Russia poses an increasing threat to the UK and is using all the powers at its disposal to push its policies abroad, Director General of MI5 Andrew Parker told the Guardian.
“It [Russia] is using its whole range of state organs and powers to push its foreign policy abroad in increasingly aggressive ways – involving propaganda, espionage, subversion and cyber-attacks. Russia is at work across Europe and in the UK today. It is MI5’s job to get in the way of that,” Parker said in the first interview by an incumbent chief since the service was founded over 100 years ago.He added that Russia still has spies on the ground in the UK, but due to the development of cyberwarfare, ways and methods have been changing. Among the alleged targets he indicated, are military secrets, industrial projects, economic information and government and foreign policy.
“Russia increasingly seems to define itself by opposition to the West and seems to act accordingly,” Parker said.
“You can see that on the ground with Russia’s activities in Ukraine and Syria. But there is high-volume activity out of sight with the cyber-threat. Russia has been a covert threat for decades. What’s different these days is that there are more and more methods available,” he added.
This month, the UK officials aren’t the only ones poking and prodding Russia cyberwar-wise: about a fortnight ago, US intelligence officials told NBC that the Obama administration was contemplating an unprecedented cyber “clandestine” action against Russia in retaliation for alleged Russian interference in the American presidential election.
Anti-Russia rhetoric in Britain has been worsening ever since before Brexit. In February, the UK’s top brass penned a letter for the Stay campaign waning that leaving the EU would see an increase of Islamic State attacks and the Russian threat, while Defence Secretary Michael Fallon insisted Brexit was “in Russia's interests.”

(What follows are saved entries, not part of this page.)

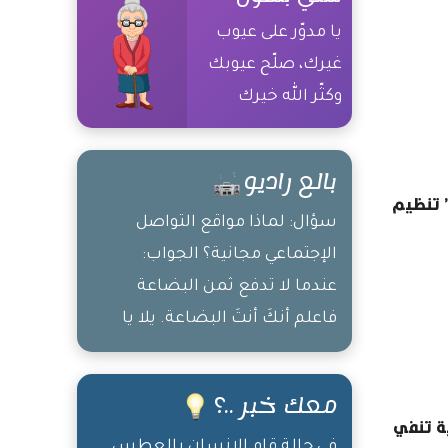
يا مدوّر على عيوب
غيرك، صلّح عيوبك
وكثّر الله خيرك
بالع راديو
” تنظيم
سؤال: لماذا مواقع التواصل
الإجتماعي مجانية؟ الجواب:
عندما لا تدفع ثمن البضاعة
فاعلم أنكَ أنتَ البضاعة. يلا يا
جماعة كل واحد ع بيته، قعدة
الرف ّ بتكسِر الظهر
معك خبر ..؟
ية تنفي
في حالة قام الإنسان بالعطس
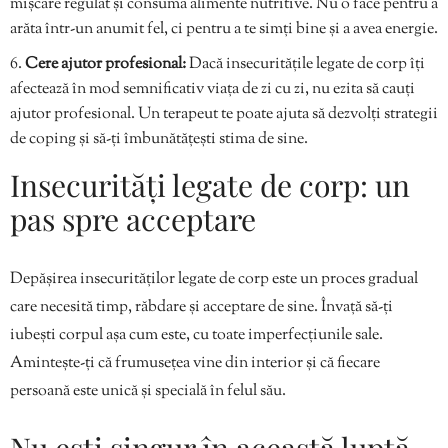
mișcare regulat și consumă alimente nutritive. Nu o face pentru a
arăta într-un anumit fel, ci pentru a te simți bine și a avea energie.
Cere ajutor profesional:
Dacă insecuritățile legate de corp îți
afectează în mod semnificativ viața de zi cu zi, nu ezita să cauți
ajutor profesional. Un terapeut te poate ajuta să dezvolți strategii
de coping și să-ți îmbunătățești stima de sine.
Insecurități legate de corp: un
pas spre acceptare
Depășirea insecurităților legate de corp este un proces gradual
care necesită timp, răbdare și acceptare de sine. Învață să-ți
iubești corpul așa cum este, cu toate imperfecțiunile sale.
Amintește-ți că frumusețea vine din interior și că fiecare
persoană este unică și specială în felul său.
Nu ești singur în această luptă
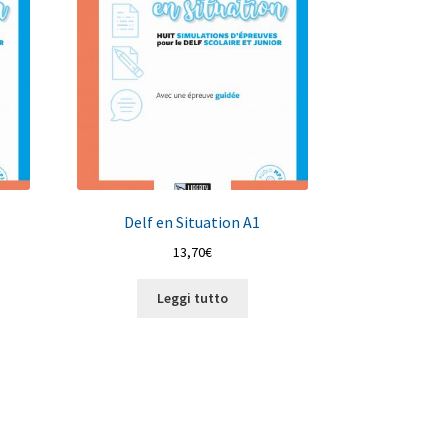
Delf en Situation A1
13,70
€
Leggi tutto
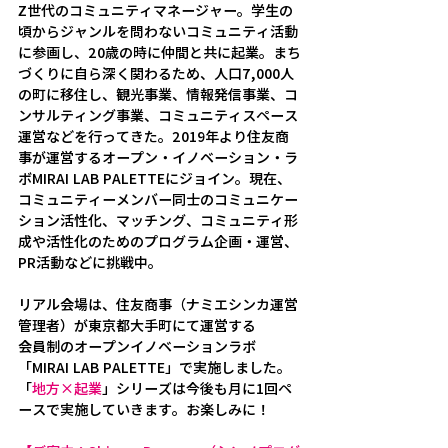
Z世代のコミュニティマネージャー。学生の
頃からジャンルを問わないコミュニティ活動
に参画し、20歳の時に仲間と共に起業。まち
づくりに自ら深く関わるため、人口7,000人
の町に移住し、観光事業、情報発信事業、コ
ンサルティング事業、コミュニティスペース
運営などを行ってきた。2019年より住友商
事が運営するオープン・イノベーション・ラ
ボMIRAI LAB PALETTEにジョイン。現在、
コミュニティーメンバー同士のコミュニケー
ション活性化、マッチング、コミュニティ形
成や活性化のためのプログラム企画・運営、
PR活動などに挑戦中。
リアル会場は、住友商事（ナミエシンカ運営
管理者）が東京都大手町にて運営する
会員制のオープンイノベーションラボ
「MIRAI LAB PALETTE」で実施しました。
「
地方×起業
」シリーズは今後も月に1回ペ
ースで実施していきます。お楽しみに！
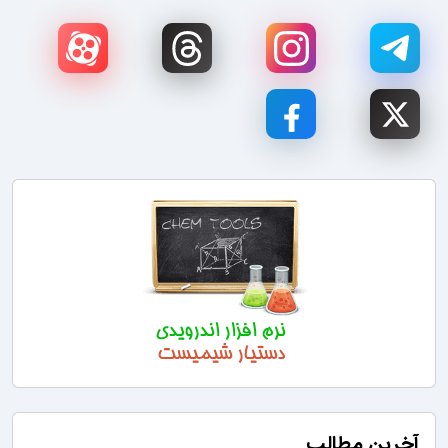
آخرین مطالب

After the Brexit vote, tensions were pushed to a new level: amidst Russia’s campaign in Syria, the British Foreign Secretary Boris Johnson slammed Moscow as a “puppeteer” of the Assad regime and urged for protests outside the Russian embassy in London. This came on the heels of US Secretary of State John Kerry accusing Russia and Syria of committing daily “crimes against humanity” in Aleppo.